__Short task__:
Reproduce all of the lines below word for word.

-- Begin Exercise inputs --

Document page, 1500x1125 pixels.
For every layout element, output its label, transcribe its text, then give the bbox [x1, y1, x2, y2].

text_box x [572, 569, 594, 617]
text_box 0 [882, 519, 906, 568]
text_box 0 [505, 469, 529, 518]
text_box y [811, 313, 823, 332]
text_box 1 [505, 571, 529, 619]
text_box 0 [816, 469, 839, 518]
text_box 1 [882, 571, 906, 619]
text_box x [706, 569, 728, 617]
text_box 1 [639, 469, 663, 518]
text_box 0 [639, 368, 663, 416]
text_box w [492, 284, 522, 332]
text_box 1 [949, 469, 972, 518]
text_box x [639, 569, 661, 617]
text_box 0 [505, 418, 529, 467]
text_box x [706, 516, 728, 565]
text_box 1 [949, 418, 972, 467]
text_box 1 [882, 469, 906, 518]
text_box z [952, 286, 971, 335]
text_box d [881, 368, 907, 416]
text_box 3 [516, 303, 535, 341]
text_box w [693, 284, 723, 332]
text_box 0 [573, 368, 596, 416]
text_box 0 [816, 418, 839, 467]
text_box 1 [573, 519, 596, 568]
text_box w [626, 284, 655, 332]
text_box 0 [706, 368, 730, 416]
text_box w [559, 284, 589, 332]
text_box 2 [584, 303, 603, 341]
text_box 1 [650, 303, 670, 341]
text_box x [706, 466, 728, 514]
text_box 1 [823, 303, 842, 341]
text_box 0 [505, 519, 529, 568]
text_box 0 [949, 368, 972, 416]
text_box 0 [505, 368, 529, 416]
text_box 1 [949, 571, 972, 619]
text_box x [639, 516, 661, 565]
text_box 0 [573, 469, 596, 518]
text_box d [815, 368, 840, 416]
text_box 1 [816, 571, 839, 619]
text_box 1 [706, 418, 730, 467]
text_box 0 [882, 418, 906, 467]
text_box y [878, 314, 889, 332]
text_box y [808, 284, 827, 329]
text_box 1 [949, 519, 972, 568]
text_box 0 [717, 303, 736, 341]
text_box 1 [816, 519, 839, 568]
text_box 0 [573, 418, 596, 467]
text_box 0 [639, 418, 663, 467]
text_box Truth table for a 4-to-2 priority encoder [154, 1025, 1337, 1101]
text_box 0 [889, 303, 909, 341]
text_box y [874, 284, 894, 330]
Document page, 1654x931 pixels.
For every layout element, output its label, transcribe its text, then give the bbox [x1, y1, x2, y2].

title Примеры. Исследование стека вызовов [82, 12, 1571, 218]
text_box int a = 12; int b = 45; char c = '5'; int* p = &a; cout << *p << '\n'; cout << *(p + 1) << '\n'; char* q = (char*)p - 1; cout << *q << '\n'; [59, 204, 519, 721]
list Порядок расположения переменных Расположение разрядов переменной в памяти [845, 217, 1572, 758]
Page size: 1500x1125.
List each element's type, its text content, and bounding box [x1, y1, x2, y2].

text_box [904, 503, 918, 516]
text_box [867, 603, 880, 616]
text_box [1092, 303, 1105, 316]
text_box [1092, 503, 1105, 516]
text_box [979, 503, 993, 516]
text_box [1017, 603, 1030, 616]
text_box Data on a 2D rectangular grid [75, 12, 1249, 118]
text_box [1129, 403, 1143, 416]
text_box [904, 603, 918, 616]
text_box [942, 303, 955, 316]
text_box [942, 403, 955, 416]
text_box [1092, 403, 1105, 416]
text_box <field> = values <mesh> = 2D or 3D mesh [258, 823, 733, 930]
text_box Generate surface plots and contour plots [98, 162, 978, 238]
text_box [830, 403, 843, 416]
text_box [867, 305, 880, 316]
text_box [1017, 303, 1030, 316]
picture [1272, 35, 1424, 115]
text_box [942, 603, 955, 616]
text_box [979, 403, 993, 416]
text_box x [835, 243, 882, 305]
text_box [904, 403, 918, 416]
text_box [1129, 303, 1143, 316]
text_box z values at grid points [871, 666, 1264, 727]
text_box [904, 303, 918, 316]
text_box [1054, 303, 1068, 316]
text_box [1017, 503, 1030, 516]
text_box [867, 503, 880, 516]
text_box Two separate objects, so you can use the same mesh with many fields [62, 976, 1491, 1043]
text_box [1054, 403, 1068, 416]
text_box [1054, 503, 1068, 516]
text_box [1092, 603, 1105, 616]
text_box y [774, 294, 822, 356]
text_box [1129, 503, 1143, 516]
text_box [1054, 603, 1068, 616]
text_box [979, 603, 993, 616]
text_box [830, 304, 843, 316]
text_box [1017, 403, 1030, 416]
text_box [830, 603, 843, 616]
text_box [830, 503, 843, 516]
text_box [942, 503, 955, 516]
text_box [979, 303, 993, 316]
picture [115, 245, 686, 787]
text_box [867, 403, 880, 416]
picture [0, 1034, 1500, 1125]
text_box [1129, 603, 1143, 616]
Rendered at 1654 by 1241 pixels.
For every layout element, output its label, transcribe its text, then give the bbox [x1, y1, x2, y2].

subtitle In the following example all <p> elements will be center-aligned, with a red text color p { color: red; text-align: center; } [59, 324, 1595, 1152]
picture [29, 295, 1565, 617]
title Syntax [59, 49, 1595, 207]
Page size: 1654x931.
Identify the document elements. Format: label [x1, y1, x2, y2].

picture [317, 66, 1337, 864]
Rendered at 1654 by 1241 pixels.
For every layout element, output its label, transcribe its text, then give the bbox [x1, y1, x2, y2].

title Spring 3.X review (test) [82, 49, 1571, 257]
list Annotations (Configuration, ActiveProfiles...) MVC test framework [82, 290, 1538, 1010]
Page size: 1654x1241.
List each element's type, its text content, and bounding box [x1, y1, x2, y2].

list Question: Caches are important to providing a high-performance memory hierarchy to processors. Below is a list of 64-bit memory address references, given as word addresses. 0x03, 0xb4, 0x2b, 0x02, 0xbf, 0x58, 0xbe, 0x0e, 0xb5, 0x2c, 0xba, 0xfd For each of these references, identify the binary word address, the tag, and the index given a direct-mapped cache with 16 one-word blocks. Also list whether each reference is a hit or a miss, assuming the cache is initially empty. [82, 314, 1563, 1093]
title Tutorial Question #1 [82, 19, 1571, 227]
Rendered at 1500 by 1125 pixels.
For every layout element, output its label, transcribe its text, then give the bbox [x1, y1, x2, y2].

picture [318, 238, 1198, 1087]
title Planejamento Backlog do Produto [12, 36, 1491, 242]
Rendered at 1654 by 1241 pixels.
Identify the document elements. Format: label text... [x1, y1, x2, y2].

-- End Exercise inputs --

__Written response__:
Document page, 1500x1125 pixels.
For every layout element, output its label, transcribe its text, then give the bbox [x1, y1, x2, y2].

text_box x [572, 569, 594, 617]
text_box 0 [882, 519, 906, 568]
text_box 0 [505, 469, 529, 518]
text_box y [811, 313, 823, 332]
text_box 1 [505, 571, 529, 619]
text_box 0 [816, 469, 839, 518]
text_box 1 [882, 571, 906, 619]
text_box x [706, 569, 728, 617]
text_box 1 [639, 469, 663, 518]
text_box 0 [639, 368, 663, 416]
text_box w [492, 284, 522, 332]
text_box 1 [949, 469, 972, 518]
text_box x [639, 569, 661, 617]
text_box 0 [505, 418, 529, 467]
text_box x [706, 516, 728, 565]
text_box 1 [949, 418, 972, 467]
text_box 1 [882, 469, 906, 518]
text_box z [952, 286, 971, 335]
text_box d [881, 368, 907, 416]
text_box 3 [516, 303, 535, 341]
text_box w [693, 284, 723, 332]
text_box 0 [573, 368, 596, 416]
text_box 0 [816, 418, 839, 467]
text_box 1 [573, 519, 596, 568]
text_box w [626, 284, 655, 332]
text_box 0 [706, 368, 730, 416]
text_box w [559, 284, 589, 332]
text_box 2 [584, 303, 603, 341]
text_box 1 [650, 303, 670, 341]
text_box x [706, 466, 728, 514]
text_box 1 [823, 303, 842, 341]
text_box 0 [505, 519, 529, 568]
text_box 0 [949, 368, 972, 416]
text_box 0 [505, 368, 529, 416]
text_box 1 [949, 571, 972, 619]
text_box x [639, 516, 661, 565]
text_box 0 [573, 469, 596, 518]
text_box d [815, 368, 840, 416]
text_box 1 [816, 571, 839, 619]
text_box 1 [706, 418, 730, 467]
text_box 0 [882, 418, 906, 467]
text_box y [878, 314, 889, 332]
text_box y [808, 284, 827, 329]
text_box 1 [949, 519, 972, 568]
text_box 0 [717, 303, 736, 341]
text_box 1 [816, 519, 839, 568]
text_box 0 [573, 418, 596, 467]
text_box 0 [639, 418, 663, 467]
text_box Truth table for a 4-to-2 priority encoder [154, 1025, 1337, 1101]
text_box 0 [889, 303, 909, 341]
text_box y [874, 284, 894, 330]
Document page, 1654x931 pixels.
For every layout element, output its label, transcribe its text, then give the bbox [x1, y1, x2, y2].

title Примеры. Исследование стека вызовов [82, 12, 1571, 218]
text_box int a = 12; int b = 45; char c = '5'; int* p = &a; cout << *p << '\n'; cout << *(p + 1) << '\n'; char* q = (char*)p - 1; cout << *q << '\n'; [59, 204, 519, 721]
list Порядок расположения переменных Расположение разрядов переменной в памяти [845, 217, 1572, 758]
Page size: 1500x1125.
List each element's type, its text content, and bounding box [x1, y1, x2, y2].

text_box [904, 503, 918, 516]
text_box [867, 603, 880, 616]
text_box [1092, 303, 1105, 316]
text_box [1092, 503, 1105, 516]
text_box [979, 503, 993, 516]
text_box [1017, 603, 1030, 616]
text_box Data on a 2D rectangular grid [75, 12, 1249, 118]
text_box [1129, 403, 1143, 416]
text_box [904, 603, 918, 616]
text_box [942, 303, 955, 316]
text_box [942, 403, 955, 416]
text_box [1092, 403, 1105, 416]
text_box <field> = values <mesh> = 2D or 3D mesh [258, 823, 733, 930]
text_box Generate surface plots and contour plots [98, 162, 978, 238]
text_box [830, 403, 843, 416]
text_box [867, 305, 880, 316]
text_box [1017, 303, 1030, 316]
picture [1272, 35, 1424, 115]
text_box [942, 603, 955, 616]
text_box [979, 403, 993, 416]
text_box x [835, 243, 882, 305]
text_box [904, 403, 918, 416]
text_box [1129, 303, 1143, 316]
text_box z values at grid points [871, 666, 1264, 727]
text_box [904, 303, 918, 316]
text_box [1054, 303, 1068, 316]
text_box [1017, 503, 1030, 516]
text_box [867, 503, 880, 516]
text_box Two separate objects, so you can use the same mesh with many fields [62, 976, 1491, 1043]
text_box [1054, 403, 1068, 416]
text_box [1054, 503, 1068, 516]
text_box [1092, 603, 1105, 616]
text_box y [774, 294, 822, 356]
text_box [1129, 503, 1143, 516]
text_box [1054, 603, 1068, 616]
text_box [979, 603, 993, 616]
text_box [830, 304, 843, 316]
text_box [1017, 403, 1030, 416]
text_box [830, 603, 843, 616]
text_box [830, 503, 843, 516]
text_box [942, 503, 955, 516]
text_box [979, 303, 993, 316]
picture [115, 245, 686, 787]
text_box [867, 403, 880, 416]
picture [0, 1034, 1500, 1125]
text_box [1129, 603, 1143, 616]
Rendered at 1654 by 1241 pixels.
For every layout element, output its label, transcribe its text, then give the bbox [x1, y1, x2, y2].

subtitle In the following example all <p> elements will be center-aligned, with a red text color p { color: red; text-align: center; } [59, 324, 1595, 1152]
picture [29, 295, 1565, 617]
title Syntax [59, 49, 1595, 207]
Page size: 1654x931.
Identify the document elements. Format: label [x1, y1, x2, y2].

picture [317, 66, 1337, 864]
Rendered at 1654 by 1241 pixels.
For every layout element, output its label, transcribe its text, then give the bbox [x1, y1, x2, y2].

title Spring 3.X review (test) [82, 49, 1571, 257]
list Annotations (Configuration, ActiveProfiles...) MVC test framework [82, 290, 1538, 1010]
Page size: 1654x1241.
List each element's type, its text content, and bounding box [x1, y1, x2, y2].

list Question: Caches are important to providing a high-performance memory hierarchy to processors. Below is a list of 64-bit memory address references, given as word addresses. 0x03, 0xb4, 0x2b, 0x02, 0xbf, 0x58, 0xbe, 0x0e, 0xb5, 0x2c, 0xba, 0xfd For each of these references, identify the binary word address, the tag, and the index given a direct-mapped cache with 16 one-word blocks. Also list whether each reference is a hit or a miss, assuming the cache is initially empty. [82, 314, 1563, 1093]
title Tutorial Question #1 [82, 19, 1571, 227]
Rendered at 1500 by 1125 pixels.
For every layout element, output its label, transcribe its text, then give the bbox [x1, y1, x2, y2].

picture [318, 238, 1198, 1087]
title Planejamento Backlog do Produto [12, 36, 1491, 242]
Rendered at 1654 by 1241 pixels.
Identify the document elements. Format: label text... [x1, y1, x2, y2].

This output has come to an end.